I created this word on 31 July 1977 while trapping moths for snuff in Kathmandu. I remember it well. I was sitting on a bench outside the royal palace, or it might have been on the toilet with a bout of Himalayan hubble-bubble, when a beard with a flute sticking out of it spoke to me.
"Do you have a vision?" it rumbled loud enough to cause another avalanche of Californian hippies.
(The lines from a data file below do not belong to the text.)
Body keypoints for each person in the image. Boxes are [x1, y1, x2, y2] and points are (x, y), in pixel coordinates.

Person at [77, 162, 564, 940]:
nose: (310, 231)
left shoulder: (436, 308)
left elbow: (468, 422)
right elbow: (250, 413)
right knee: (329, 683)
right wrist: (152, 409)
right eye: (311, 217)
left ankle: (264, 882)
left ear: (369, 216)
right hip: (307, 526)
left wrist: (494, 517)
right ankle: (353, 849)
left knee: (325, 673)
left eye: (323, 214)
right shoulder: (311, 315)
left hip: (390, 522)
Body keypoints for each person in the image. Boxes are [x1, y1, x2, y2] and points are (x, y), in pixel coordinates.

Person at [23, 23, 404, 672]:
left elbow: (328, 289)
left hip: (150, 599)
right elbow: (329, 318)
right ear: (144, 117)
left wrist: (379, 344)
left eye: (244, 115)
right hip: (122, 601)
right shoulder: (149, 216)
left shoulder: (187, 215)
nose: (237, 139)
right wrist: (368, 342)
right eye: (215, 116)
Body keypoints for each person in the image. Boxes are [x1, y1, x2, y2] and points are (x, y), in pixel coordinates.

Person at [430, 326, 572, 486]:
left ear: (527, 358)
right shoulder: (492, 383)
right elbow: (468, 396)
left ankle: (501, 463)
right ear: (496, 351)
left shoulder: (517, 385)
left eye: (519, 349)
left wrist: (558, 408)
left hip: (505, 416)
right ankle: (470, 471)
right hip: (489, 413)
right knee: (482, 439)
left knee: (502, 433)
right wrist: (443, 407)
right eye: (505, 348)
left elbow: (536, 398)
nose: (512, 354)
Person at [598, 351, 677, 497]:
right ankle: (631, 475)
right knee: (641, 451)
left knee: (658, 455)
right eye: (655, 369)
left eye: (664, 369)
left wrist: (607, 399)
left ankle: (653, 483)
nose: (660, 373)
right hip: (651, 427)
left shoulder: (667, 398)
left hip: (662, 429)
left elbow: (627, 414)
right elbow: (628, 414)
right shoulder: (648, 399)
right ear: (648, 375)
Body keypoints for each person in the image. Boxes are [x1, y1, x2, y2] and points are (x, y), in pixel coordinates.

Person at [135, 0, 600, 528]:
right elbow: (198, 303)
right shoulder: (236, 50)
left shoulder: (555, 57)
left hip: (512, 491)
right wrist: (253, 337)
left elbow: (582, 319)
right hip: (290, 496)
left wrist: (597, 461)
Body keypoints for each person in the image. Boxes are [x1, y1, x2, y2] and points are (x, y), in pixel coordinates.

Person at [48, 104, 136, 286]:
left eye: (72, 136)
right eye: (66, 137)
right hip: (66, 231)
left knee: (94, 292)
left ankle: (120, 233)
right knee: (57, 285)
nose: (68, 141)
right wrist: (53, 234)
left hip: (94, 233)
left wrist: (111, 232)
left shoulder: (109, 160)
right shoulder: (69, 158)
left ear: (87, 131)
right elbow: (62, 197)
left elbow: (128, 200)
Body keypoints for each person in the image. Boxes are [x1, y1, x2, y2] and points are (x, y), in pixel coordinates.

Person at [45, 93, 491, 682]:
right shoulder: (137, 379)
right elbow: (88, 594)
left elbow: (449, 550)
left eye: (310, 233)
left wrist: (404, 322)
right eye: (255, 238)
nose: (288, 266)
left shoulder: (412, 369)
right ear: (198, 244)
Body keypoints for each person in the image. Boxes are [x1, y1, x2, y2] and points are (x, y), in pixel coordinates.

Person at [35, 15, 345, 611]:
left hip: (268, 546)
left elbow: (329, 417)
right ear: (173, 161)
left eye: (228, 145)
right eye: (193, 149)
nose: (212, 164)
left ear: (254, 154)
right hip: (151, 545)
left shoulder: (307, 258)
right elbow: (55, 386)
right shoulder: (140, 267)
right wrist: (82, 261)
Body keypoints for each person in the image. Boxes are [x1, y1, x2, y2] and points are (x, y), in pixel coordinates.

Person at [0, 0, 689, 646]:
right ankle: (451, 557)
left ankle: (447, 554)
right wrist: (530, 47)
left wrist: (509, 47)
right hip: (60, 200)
"Trek off," I grunted in reply with all the panache of a snap-frozen yak. But as I sat there I had a flash of letters pop into my imagination, shove each other boisterously against the padded walls of my skull, then rearrange themselves into the pattern, Drat, Mrs Sow! Right then a mamma pig stepped on my toe, kicked me in the ankle, denigrated my 3rd generation Greek genes and told me not to be so damn rude. I was on my way home, somewhat contemplating a career in Dejection, when a Yeti in a pair of red dancing shoes tangoed crossed my path. He gave me a jaunty wave and I suddenly thought, that's it. 2 red dancing shoes. Two RDS. All that was left was to add smar for no particular reason other than flighty-on-the-floo, and the deed was done. I wrote smartwords with my finger in the snow and took a picture of the Yeti standing in front of it. Come out all blurry-like, but.
Bilby, that's awesome*. I know, with the logo and whatnot there's a whiff of marketing about it. But having a mechanism to describe and connect words will allow for fun stuff. Like being able to connect words in ebooks to Wordnik** comments so that you can see comments on words while you read. Or being able to make your books aware of all the words you've ever listed, so you know whether or not to list things as you go. Open metadata formats have enabled lots of other good stuff, like blog feeds and podcasts. Creating one for words has potential too, I think.
Pro: forgot about that, and love it--thanks. Yes, maybe?